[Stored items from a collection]
Content starts

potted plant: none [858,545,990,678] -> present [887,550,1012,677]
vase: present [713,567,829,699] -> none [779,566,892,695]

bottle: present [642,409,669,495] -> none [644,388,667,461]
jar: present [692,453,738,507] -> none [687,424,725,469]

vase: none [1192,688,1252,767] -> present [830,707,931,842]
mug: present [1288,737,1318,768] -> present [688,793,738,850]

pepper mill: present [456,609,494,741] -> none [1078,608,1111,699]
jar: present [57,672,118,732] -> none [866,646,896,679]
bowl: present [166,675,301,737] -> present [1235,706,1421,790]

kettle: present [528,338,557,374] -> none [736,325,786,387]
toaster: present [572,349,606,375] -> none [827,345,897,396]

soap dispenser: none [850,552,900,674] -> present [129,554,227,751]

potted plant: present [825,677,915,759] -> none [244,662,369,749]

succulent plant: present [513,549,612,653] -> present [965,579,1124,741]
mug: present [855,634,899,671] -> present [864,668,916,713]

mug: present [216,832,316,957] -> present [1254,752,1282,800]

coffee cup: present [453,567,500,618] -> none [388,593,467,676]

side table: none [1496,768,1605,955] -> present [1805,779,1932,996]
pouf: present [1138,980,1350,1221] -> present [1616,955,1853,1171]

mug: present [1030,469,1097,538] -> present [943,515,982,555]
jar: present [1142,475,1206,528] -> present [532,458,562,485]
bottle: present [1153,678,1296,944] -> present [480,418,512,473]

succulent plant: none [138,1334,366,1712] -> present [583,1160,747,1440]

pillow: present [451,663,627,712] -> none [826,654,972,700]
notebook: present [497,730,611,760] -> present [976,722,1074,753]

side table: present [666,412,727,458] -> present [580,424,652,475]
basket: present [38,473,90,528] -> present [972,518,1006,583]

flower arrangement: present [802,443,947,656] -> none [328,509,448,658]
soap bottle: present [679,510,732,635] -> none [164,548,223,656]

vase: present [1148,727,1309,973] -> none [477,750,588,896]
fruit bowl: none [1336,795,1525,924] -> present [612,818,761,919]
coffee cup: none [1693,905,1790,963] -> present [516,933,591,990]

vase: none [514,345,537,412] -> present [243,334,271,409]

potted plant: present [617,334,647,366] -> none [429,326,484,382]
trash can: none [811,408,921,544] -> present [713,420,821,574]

Content ends

What to do: From the entries, report each line that includes the word "plant".

Task answer:
potted plant: none [858,545,990,678] -> present [887,550,1012,677]
potted plant: present [825,677,915,759] -> none [244,662,369,749]
succulent plant: present [513,549,612,653] -> present [965,579,1124,741]
succulent plant: none [138,1334,366,1712] -> present [583,1160,747,1440]
potted plant: present [617,334,647,366] -> none [429,326,484,382]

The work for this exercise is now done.